Court of Appeal:
By a MetNews Staff Writer
The First District Court of Appeal yesterday rebuffed the contention of a man who beat up his girlfriend that barring him from use of marijuana as a condition of probation, imposed after he pled no contest to an assault charge, was an abuse of discretion because his offense did not stem from use of drugs or alcohol.
However, his past use of drugs and alcohol justified the order, Presiding Justice J. Anthony Kline of Div. Two declared, as a means of deterring future criminality. Kline rejected a contrary view expressed in a 1990 case.
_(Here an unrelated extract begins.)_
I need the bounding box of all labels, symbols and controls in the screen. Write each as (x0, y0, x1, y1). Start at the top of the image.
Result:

The Office of Attorney General agreed with the appellant, Steven Matthew Stewart, that there was no showing that he lacked sobriety while committing his offense, and that possession and use of small amounts of marijuana is now lawful in California. It argued that the probation condition, imposed by Napa Superior Court Judge Mark Boessenecker, was nonetheless proper based on Stewart’s history of drug use and the possibility that use of Beseecher marijuana would interfere with medication he was taking for bipolar disorder.
Kline agreed, saying:
“Appellant’s present offense reflects impaired judgment and loss of self-control, as do some of his past offenses. It is neither unduly speculative nor unreasonable to view the use of substances that tend to impair judgment and ability to control behavior—whether alcohol or marijuana—as increasing the risk of future commission of offenses of this type. Nor is it unreasonable to view use of such substances as potentially interfering with the efficacy of appellant’s mental health treatment, whether by adverse interaction with the prescribed medication for his bipolar disorder or by undermining his compliance with taking that medication.”
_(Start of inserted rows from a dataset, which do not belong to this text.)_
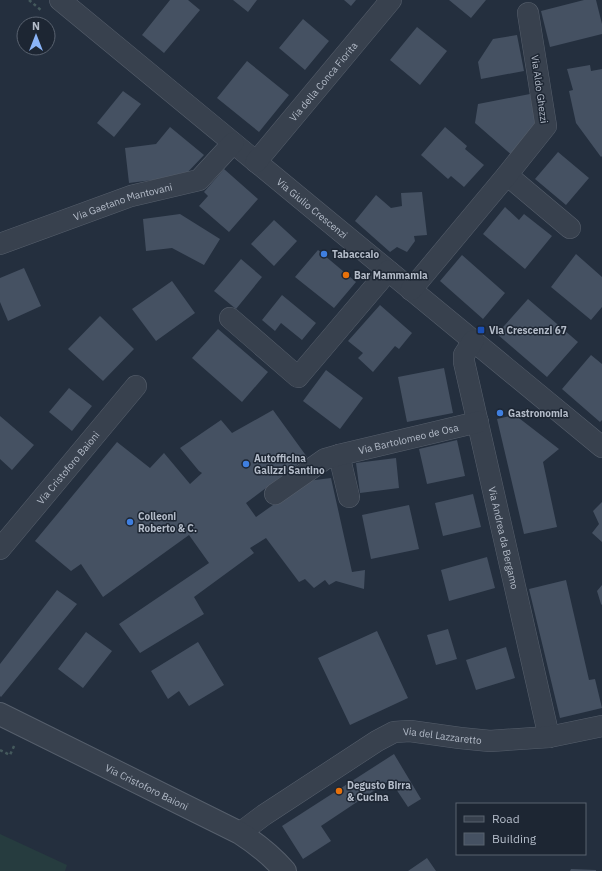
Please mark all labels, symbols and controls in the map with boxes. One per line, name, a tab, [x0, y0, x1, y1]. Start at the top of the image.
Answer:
north arrow	[16, 16, 56, 56]
text: N	[32, 19, 40, 33]
street label: Via della Conca Fiorita	[287, 39, 361, 124]
street label: Via Aldo Ghezzi	[528, 54, 551, 124]
street label: Via Giulio Crescenzi	[274, 175, 350, 242]
street label: Via Gaetano Mantovani	[72, 181, 174, 224]
place label: Tabaccaio	[332, 248, 379, 261]
marker: Tabaccaio	[319, 249, 329, 259]
place label: Bar Mammamia	[354, 269, 428, 282]
marker: Bar Mammamia	[341, 270, 351, 280]
place label: Via Crescenzi 67	[489, 324, 567, 337]
marker: Via Crescenzi 67	[476, 325, 486, 335]
place label: Gastronomia	[508, 407, 569, 420]
marker: Gastronomia	[495, 408, 505, 418]
street label: Via Bartolomeo de Osa	[357, 421, 461, 457]
street label: Via Cristoforo Baioni	[34, 429, 102, 507]
place label: Autofficina Galizzi Santino	[254, 452, 325, 477]
marker: Autofficina Galizzi Santino	[241, 459, 251, 469]
street label: Via Andrea da Bergamo	[485, 485, 521, 591]
place label: Colleoni Roberto & C.	[138, 510, 197, 535]
marker: Colleoni Roberto & C.	[125, 517, 135, 527]
street label: Via del Lazzaretto	[403, 725, 483, 747]
street label: Via Cristoforo Baioni	[103, 761, 190, 813]
place label: Degusto Birra & Cucina	[347, 779, 411, 804]
marker: Degusto Birra & Cucina	[334, 786, 344, 796]
legend	[456, 803, 586, 855]
text: Road	[492, 811, 520, 826]
text: Building	[492, 831, 537, 846]

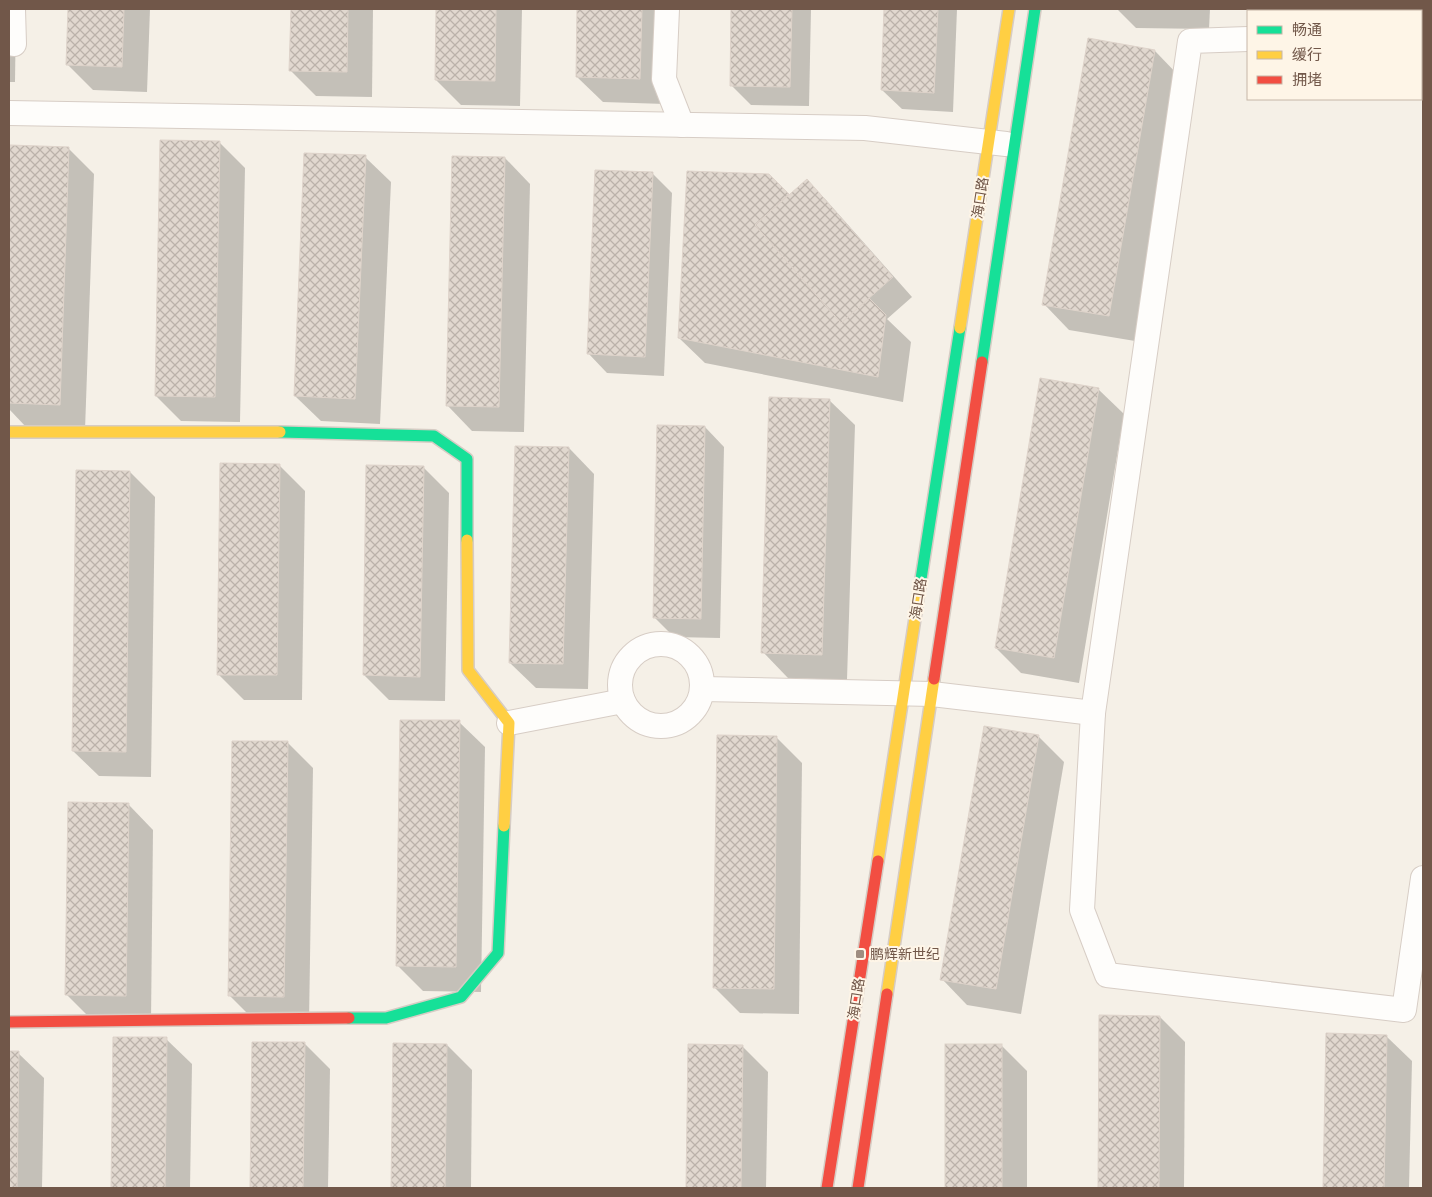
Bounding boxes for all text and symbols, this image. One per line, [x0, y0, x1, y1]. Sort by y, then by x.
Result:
legend [1247, 10, 1422, 100]
text: 畅通 [1292, 20, 1322, 39]
text: 缓行 [1292, 45, 1322, 64]
text: 拥堵 [1292, 70, 1322, 89]
street label: 海口路 [968, 176, 992, 220]
street label: 海口路 [906, 577, 930, 621]
place label: 鹏辉新世纪 [870, 945, 940, 963]
marker: 鹏辉新世纪 [854, 948, 866, 960]
street label: 海口路 [844, 977, 868, 1021]

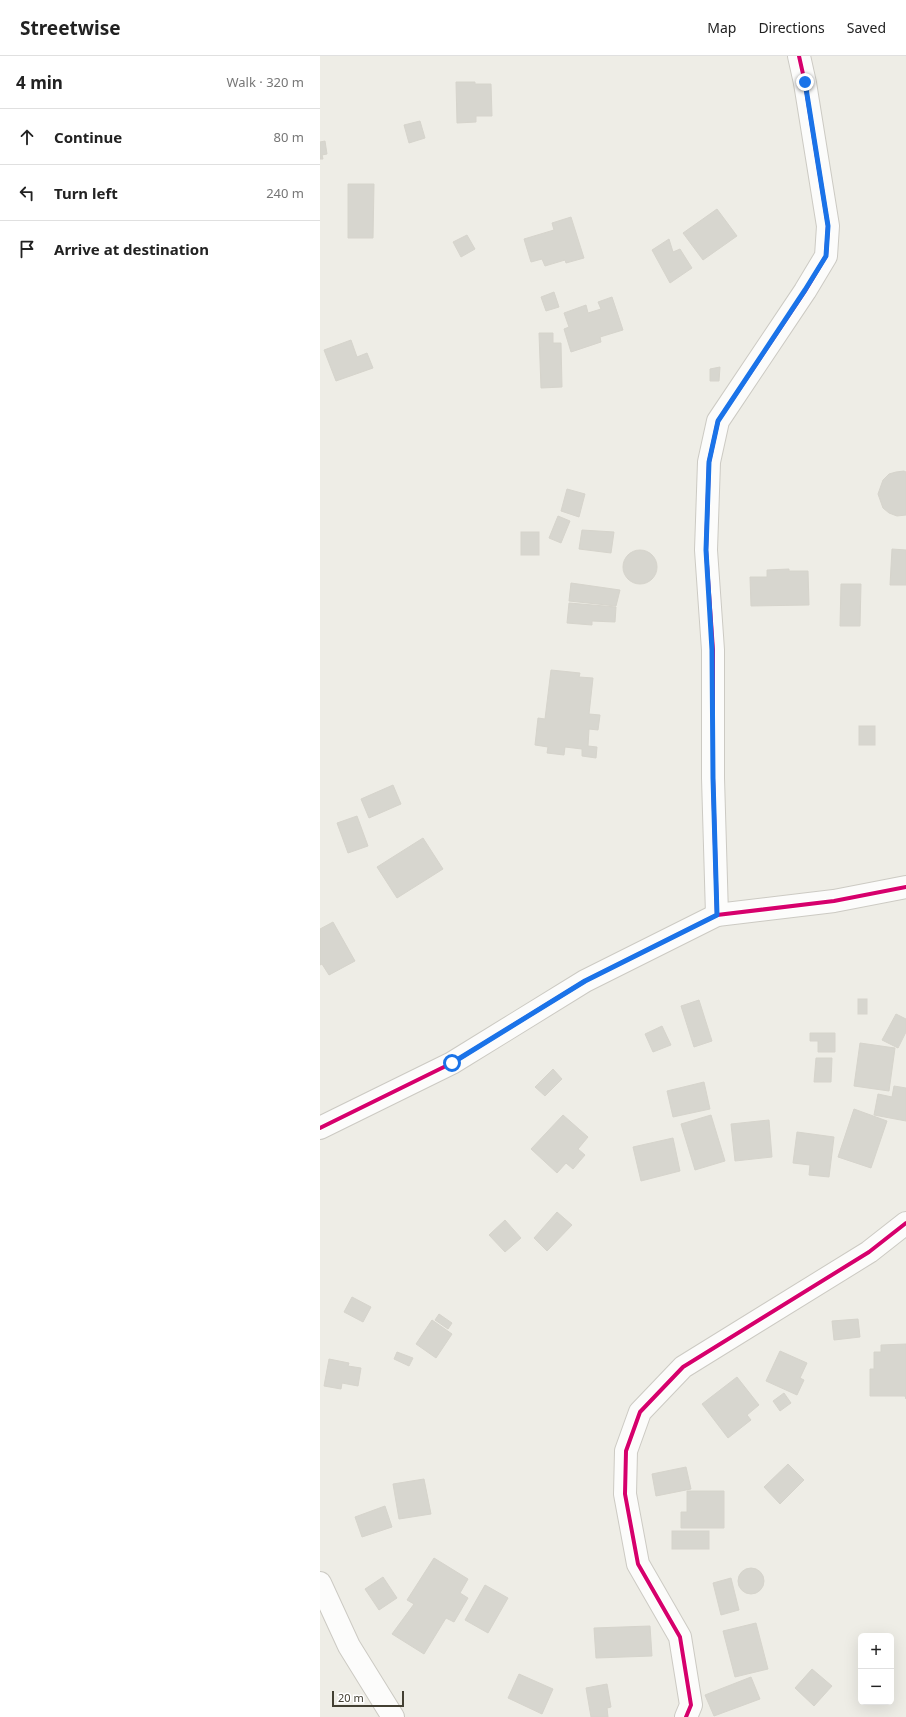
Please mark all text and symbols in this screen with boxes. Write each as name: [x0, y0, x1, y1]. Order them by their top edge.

“According to the probation report, based on a validated actuarial risk assessment tool for domestic violence offenders, appellant was considered to be at ‘high’ risk to commit future domestic violence. The court did not abuse its discretion in imposing the marijuana condition as one measure to reduce the risk of future offense, in accordance with the probation department’s recommendation for “[a]bstention and testing ... to encourage a sober lifestyle.”
Kline expressed agreement with cases that have rejected the view expressed in 1990 by the Fourth District’s Div. Two in People v. Kiddoo. In that case, a man who pled guilty to possession of methamphetamine was ordered, as a condition of probation, not to possess or consume alcohol or to enter bars.
The court in Kiddoo said:
“[A]lcohol possession and consumption, and frequenting places where alcoholic beverages are the chief item of sale, are not criminal. Therefore, the condition that defendant neither possess nor consume alcoholic beverages, and that he not frequent places where they are the major item of sale, to be valid, must reasonably be related to future criminal activity. There is no factual indication in the record that the proscribed behavior, in defendant’s case, is reasonably related to future criminal behavior. The condition is therefore invalid, and we shall strike it.”
Stewart’s reliance on that case “is unavailing,” Kline said. He noted that it was repudiated by the Fourth District’s Div. One in 1997 in People v. Beal and by that same division in two subsequent cases.
Kline quoted, with approval, the statement in Beal that “we disagree with the fundamental assumptions in Kiddoo that alcohol and drug abuse are not reasonably related and that alcohol use is unrelated to future criminality where the defendant has a history of substance abuse.”
The case is People v. Stewart, A157857.